═════ Document text
Dont trust them (Score:2)
Encrypt and use secure OSes. Yes, that will make evasdropping harder, but the bad guys already use these security technologies. This is not about catching ''terrorists'', this is specifically to evasdrop on normal citizens, for example to evaluate public opinion and identify people with unwanted views. Highly unethical (read: evil. These people can only hope that theire is no after-action evaluation after they die. They would all go to hell.), but politicians typically have no morals anyways, except for sho
12% Approval (Score:5, Insightful)
Here's an interesting stat, everybody tends to like (tolerate) their Senator and Congress Critter, however Congress and Senate have about a 12% overall approval rating.
These numbers really don't make sense, not at all. Each congress critter / senator is part of the whole and thus part of the problem for everyone who isn't part of that 12%.
FISA is just a symptom of the problem of overly complex and burdensome legislation. I'm sure there is SOME part of FISA that you (everyone) would agree is okay perhaps even needed, however that is over shadowed by all the parts that you (everyone) don't like, hate, despise or whatever.
══════════
═════ Given data
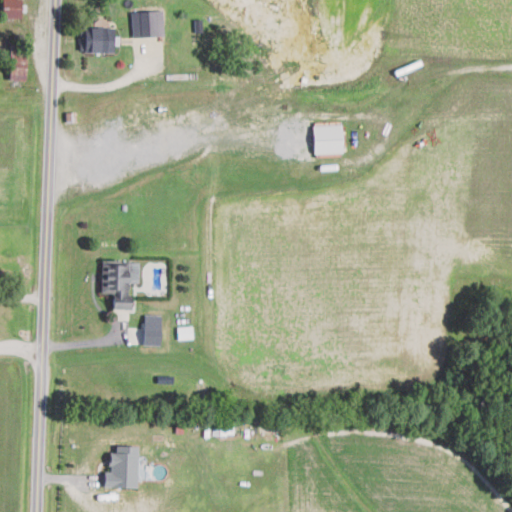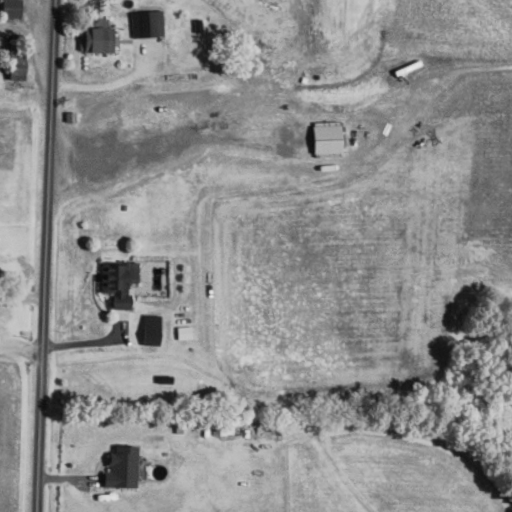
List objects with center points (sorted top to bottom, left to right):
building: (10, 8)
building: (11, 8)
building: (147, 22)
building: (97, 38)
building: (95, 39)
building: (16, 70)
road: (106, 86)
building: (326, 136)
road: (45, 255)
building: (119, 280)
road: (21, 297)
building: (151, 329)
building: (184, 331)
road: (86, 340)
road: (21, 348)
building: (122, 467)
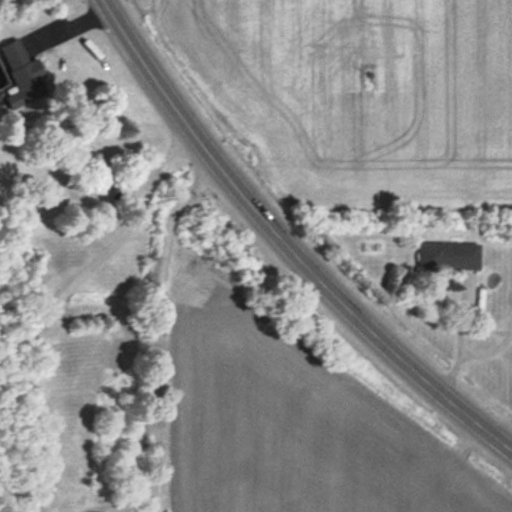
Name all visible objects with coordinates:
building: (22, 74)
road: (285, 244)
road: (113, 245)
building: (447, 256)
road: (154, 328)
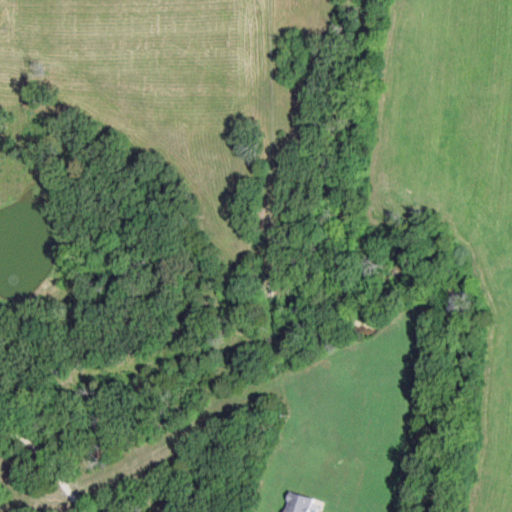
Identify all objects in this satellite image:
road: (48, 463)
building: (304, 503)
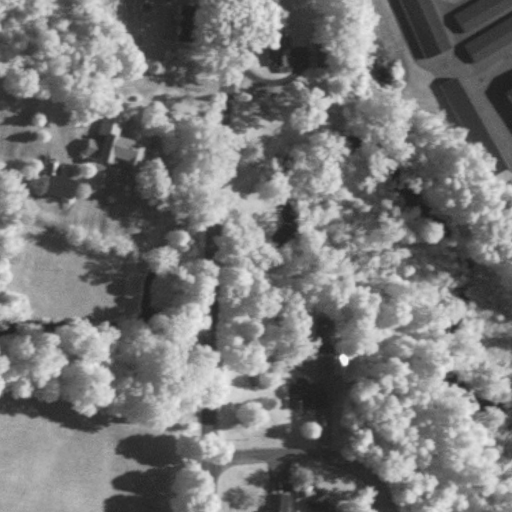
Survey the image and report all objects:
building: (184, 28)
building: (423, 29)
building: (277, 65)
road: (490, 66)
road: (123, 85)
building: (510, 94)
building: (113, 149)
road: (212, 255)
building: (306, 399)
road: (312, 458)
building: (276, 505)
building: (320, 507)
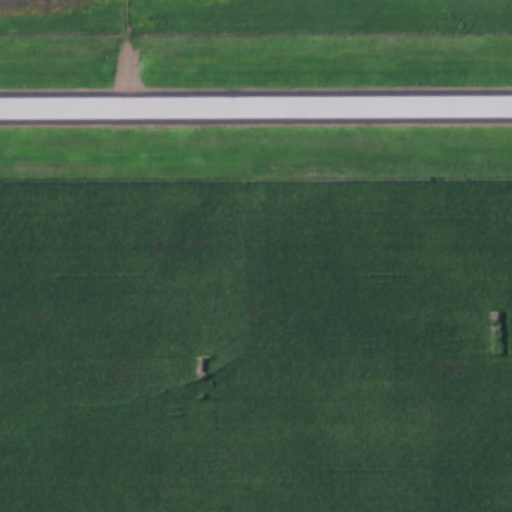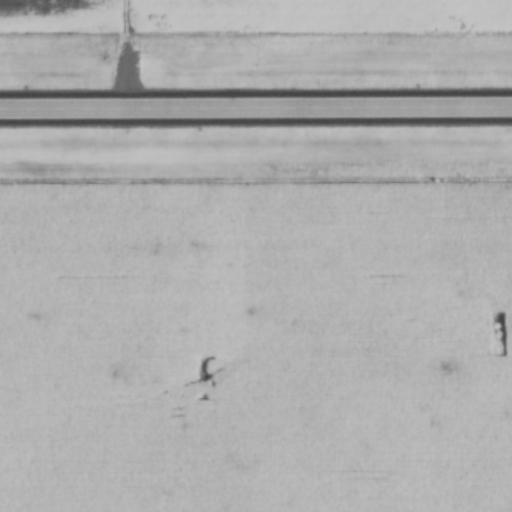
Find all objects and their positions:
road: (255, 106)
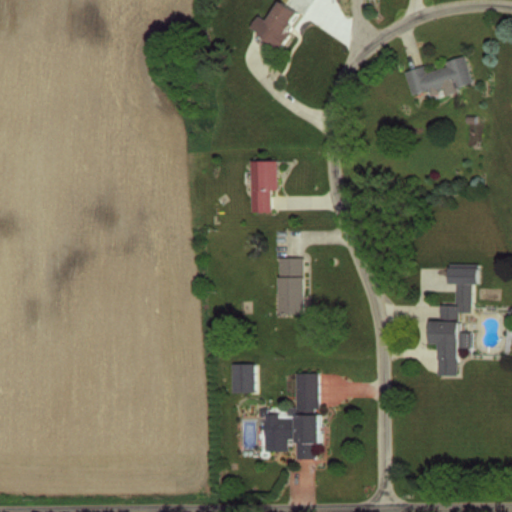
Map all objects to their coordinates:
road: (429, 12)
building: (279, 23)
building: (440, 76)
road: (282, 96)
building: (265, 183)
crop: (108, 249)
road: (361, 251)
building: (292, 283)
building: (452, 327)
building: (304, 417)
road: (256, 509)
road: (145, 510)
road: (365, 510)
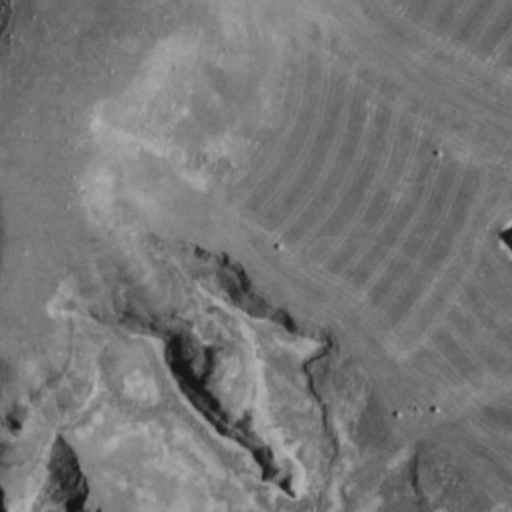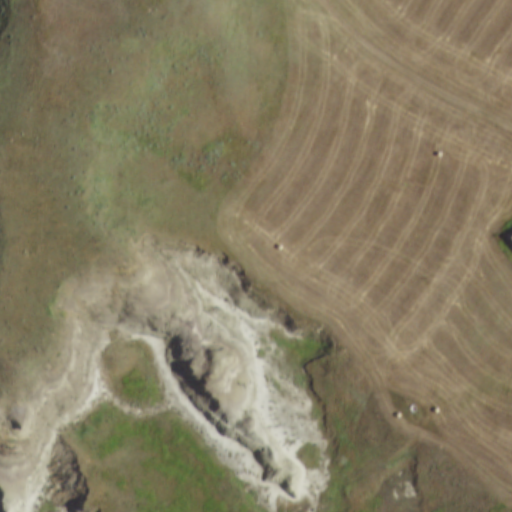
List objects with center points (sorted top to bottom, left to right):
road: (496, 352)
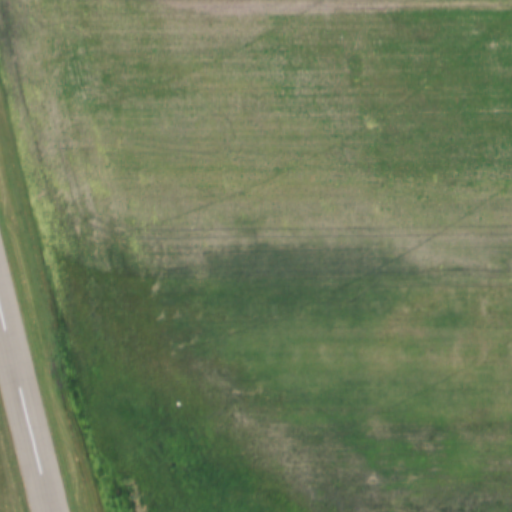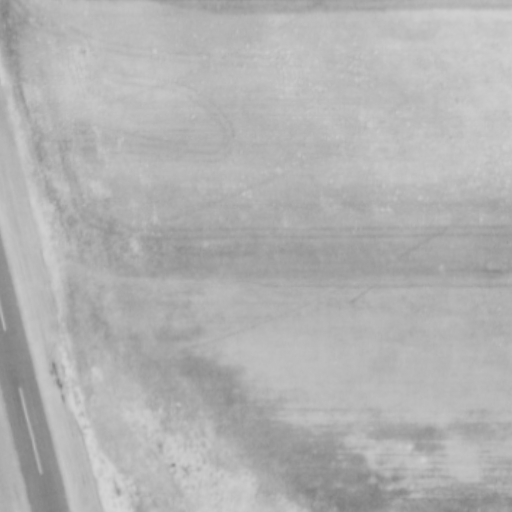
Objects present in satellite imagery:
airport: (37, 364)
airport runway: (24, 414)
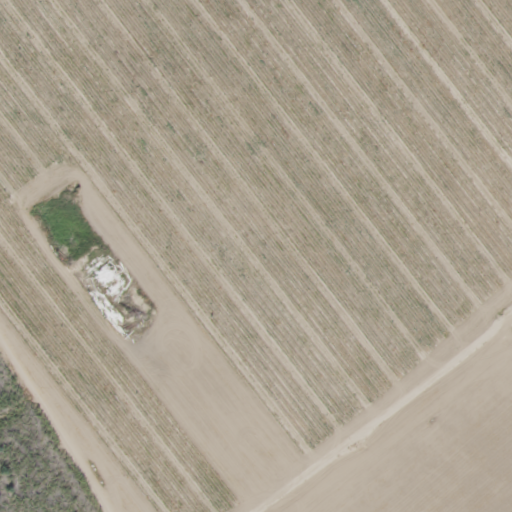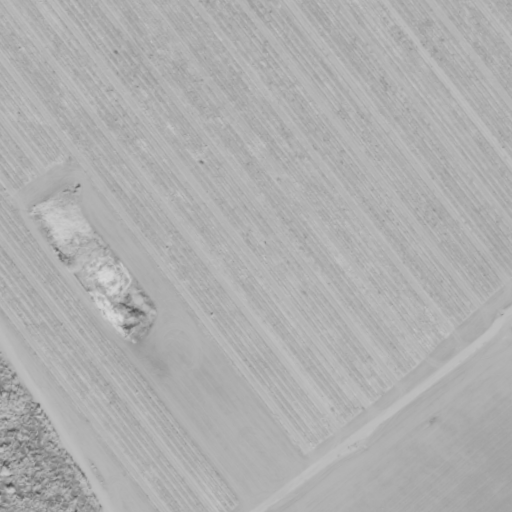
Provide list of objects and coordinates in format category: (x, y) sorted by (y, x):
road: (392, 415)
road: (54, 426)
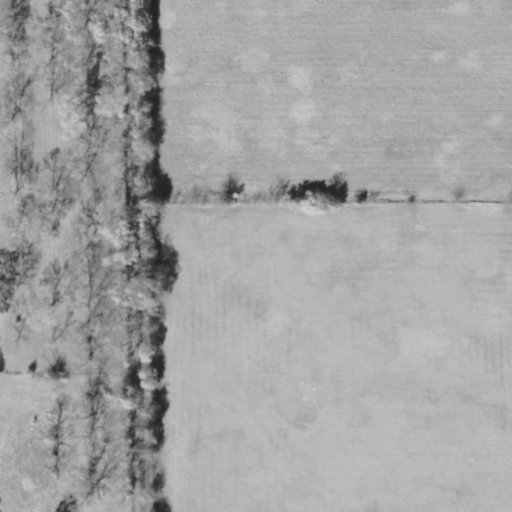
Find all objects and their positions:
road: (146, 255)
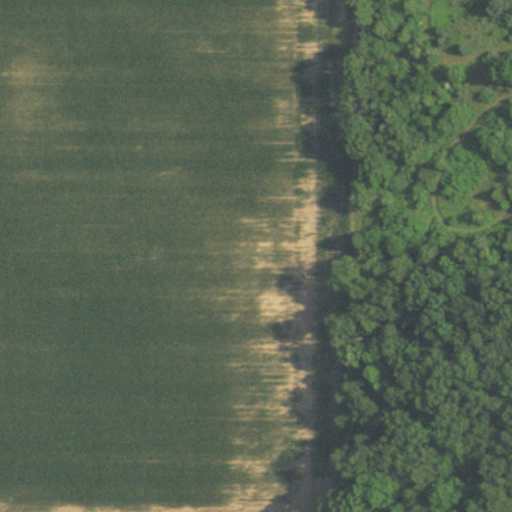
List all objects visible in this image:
══════════
### Exercise instructions
**A)** Reproduce the FISA comments from "These numbers really" to "of that 12%.".
**B)** Summarize the FISA comments in two sentences.

### Results in order
**A)**
These numbers really don't make sense, not at all. Each congress critter / senator is part of the whole and thus part of the problem for everyone who isn't part of that 12%.

**B)** The first comment urges encryption and secure operating systems, arguing that the eavesdropping targets ordinary citizens rather than terrorists, in order to evaluate public opinion and identify people with unwanted views. The second notes that people tend to like their own Senator and member of Congress while Congress and the Senate have about a 12% overall approval rating, and it calls FISA a symptom of overly complex and burdensome legislation whose acceptable parts are overshadowed by the parts people dislike.